##### Passage for review

This code flips the first 2 bytes with the last 2, so the 2 bytes received 2nd are the MSBs. Then the format string tells the system that this is a Float encoded as 2 variables of type ‘Little Endian unsigned short’ (this system is Big Endian so a conversion is needed).

It is my understanding that the NRF52840 (ARMCortexM4) is Little Endian as well. Therefore, I was hoping something this simple would work:

if (result == modbus.ku8MBSuccess)
{
data[0] = modbus.getResponseBuffer(0);
data[1] = modbus.getResponseBuffer(1);

  int32_t tmpVal = ((uint32_t)(data[1]));
  tmpVal = tmpVal << 16;// shift left 2 bytes
  tmpVal = tmpVal | ((uint32_t)data[0]); // OR in LSB
  float outVal = static_cast<float>(tmpVal);

  Serial.printf("FLOAT: %f", outVal);

}

However, this prints seemingly random/nonsensical garbage data. I have played around with various permutations and combinations of fixes I could think of, but nothing seemed to help. Does anything jump out as an obvious oversight or mistake I’m making?

##########
##### Information provided

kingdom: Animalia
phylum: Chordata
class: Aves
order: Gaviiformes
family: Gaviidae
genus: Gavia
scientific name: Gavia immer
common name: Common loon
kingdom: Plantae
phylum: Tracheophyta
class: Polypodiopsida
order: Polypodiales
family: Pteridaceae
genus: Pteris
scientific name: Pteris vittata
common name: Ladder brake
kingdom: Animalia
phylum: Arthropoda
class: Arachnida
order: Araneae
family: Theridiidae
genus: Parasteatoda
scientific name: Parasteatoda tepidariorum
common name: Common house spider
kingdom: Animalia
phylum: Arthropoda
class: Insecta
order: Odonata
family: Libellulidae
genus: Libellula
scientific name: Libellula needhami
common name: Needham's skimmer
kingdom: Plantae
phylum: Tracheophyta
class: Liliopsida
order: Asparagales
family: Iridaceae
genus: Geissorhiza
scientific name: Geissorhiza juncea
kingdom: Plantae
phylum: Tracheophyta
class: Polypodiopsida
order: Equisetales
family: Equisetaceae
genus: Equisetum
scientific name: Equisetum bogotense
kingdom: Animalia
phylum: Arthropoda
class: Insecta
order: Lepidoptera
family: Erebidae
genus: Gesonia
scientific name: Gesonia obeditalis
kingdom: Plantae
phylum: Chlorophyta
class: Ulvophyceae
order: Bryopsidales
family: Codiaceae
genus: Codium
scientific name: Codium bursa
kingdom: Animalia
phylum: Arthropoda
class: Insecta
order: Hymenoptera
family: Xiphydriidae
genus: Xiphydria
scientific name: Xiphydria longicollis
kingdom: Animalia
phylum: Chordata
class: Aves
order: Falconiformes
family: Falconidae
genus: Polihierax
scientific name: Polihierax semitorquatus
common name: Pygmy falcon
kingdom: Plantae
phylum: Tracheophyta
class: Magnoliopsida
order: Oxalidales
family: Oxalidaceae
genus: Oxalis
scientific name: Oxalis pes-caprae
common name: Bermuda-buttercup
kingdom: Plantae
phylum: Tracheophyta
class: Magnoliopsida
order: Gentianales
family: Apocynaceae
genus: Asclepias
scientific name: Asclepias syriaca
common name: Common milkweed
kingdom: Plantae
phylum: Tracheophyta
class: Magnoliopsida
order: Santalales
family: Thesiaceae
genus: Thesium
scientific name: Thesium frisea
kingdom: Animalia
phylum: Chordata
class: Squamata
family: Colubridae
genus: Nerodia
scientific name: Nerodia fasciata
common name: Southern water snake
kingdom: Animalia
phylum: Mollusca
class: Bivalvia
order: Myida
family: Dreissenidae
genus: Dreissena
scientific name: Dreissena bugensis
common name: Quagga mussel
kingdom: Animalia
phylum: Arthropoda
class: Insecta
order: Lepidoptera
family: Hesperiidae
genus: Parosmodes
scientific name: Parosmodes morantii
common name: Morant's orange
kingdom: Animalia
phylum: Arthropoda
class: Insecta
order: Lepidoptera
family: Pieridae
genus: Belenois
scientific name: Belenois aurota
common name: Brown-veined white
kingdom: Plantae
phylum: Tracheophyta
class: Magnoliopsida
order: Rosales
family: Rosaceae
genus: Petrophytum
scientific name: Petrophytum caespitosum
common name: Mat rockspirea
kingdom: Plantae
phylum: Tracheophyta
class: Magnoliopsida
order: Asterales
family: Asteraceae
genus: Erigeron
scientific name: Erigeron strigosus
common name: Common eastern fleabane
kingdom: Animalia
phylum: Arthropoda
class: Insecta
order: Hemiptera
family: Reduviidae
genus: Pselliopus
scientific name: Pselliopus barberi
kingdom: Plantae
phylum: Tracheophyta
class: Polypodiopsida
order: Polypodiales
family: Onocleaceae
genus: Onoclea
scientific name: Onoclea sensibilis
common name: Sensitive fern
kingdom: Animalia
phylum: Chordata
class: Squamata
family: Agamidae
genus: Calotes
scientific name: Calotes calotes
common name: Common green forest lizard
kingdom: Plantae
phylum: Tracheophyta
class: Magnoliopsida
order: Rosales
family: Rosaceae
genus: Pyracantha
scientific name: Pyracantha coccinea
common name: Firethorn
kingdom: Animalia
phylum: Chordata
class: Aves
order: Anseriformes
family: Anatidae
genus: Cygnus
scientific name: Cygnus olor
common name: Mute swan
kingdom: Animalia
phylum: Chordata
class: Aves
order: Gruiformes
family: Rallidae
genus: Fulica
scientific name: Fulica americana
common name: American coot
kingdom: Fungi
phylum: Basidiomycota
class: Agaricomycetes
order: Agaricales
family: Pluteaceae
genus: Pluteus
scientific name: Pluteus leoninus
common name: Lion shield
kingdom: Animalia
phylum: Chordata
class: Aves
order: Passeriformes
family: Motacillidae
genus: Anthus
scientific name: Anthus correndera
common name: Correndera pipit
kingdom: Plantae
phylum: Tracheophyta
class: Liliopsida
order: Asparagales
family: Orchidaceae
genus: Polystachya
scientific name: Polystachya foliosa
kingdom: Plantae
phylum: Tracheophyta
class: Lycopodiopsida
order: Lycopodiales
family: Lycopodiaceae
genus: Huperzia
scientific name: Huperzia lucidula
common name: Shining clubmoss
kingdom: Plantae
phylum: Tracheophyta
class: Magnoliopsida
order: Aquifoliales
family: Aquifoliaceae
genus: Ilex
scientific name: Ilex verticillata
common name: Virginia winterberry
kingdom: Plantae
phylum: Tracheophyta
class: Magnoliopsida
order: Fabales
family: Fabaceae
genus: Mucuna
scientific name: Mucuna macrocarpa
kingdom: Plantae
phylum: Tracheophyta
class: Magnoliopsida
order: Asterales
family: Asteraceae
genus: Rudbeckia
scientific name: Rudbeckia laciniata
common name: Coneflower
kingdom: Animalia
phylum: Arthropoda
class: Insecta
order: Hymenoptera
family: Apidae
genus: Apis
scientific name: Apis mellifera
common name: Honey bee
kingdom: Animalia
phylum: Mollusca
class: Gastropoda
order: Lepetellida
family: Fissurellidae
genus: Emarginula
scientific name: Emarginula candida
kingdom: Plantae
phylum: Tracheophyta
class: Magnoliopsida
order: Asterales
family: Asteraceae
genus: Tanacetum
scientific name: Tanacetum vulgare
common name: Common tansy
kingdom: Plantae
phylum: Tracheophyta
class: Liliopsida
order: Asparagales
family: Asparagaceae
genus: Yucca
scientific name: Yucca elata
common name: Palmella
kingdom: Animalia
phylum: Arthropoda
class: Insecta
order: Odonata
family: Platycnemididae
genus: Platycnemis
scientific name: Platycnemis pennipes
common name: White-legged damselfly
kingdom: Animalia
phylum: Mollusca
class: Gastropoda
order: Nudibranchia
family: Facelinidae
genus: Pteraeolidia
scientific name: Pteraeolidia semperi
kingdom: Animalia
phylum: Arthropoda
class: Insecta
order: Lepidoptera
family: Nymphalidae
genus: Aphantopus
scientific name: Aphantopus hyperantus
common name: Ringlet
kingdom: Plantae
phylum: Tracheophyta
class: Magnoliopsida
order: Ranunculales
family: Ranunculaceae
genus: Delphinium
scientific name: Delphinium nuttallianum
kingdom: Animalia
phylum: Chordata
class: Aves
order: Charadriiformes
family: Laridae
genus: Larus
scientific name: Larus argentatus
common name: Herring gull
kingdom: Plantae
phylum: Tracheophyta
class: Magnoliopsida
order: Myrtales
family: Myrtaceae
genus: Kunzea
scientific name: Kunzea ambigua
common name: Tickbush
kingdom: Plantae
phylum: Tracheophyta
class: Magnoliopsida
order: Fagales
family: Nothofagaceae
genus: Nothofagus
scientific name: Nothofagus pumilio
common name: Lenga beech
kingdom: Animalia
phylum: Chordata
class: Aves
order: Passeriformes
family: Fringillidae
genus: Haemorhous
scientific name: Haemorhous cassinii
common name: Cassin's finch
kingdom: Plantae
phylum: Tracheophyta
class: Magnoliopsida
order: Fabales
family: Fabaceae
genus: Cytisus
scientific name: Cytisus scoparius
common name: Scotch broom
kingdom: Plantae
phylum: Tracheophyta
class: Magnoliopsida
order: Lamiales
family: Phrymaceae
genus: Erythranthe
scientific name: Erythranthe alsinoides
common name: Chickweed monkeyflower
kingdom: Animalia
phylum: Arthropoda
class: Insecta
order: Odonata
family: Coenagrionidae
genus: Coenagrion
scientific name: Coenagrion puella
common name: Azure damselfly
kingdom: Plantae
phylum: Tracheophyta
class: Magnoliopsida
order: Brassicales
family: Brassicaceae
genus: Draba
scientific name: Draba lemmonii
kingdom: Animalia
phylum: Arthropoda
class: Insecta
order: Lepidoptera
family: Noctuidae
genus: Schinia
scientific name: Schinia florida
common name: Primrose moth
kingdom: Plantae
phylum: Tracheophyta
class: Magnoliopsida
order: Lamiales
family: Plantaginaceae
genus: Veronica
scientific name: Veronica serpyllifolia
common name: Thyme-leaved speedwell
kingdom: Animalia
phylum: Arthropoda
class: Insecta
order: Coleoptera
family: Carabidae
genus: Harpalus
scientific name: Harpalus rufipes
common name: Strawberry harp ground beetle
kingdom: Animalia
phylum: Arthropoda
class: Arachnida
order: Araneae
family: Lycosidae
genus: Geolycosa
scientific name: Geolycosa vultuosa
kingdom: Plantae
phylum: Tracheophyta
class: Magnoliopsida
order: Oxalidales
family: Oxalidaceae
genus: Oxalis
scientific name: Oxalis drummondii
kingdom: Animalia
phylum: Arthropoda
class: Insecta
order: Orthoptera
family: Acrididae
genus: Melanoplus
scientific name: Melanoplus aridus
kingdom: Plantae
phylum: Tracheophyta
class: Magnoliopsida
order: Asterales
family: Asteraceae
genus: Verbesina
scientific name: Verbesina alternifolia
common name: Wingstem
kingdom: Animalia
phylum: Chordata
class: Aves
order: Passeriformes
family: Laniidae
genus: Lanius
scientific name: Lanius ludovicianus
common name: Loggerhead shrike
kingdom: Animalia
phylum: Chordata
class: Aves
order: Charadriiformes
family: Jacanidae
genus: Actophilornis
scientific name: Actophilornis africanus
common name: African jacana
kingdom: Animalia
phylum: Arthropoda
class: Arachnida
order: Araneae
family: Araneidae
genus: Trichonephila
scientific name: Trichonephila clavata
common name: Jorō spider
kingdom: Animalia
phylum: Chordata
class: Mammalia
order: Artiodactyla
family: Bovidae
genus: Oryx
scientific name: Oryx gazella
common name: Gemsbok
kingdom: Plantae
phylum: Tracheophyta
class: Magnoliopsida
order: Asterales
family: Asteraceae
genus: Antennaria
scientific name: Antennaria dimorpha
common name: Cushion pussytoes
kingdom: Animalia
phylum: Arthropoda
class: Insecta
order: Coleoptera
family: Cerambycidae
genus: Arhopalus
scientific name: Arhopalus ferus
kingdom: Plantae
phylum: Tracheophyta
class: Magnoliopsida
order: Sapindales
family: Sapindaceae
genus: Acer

##########

◆ What to work on
In the passage on converting Modbus register data to a float, which processor does the writer understand to be Little Endian as well?

◆ Your solution
The NRF52840 (ARMCortexM4).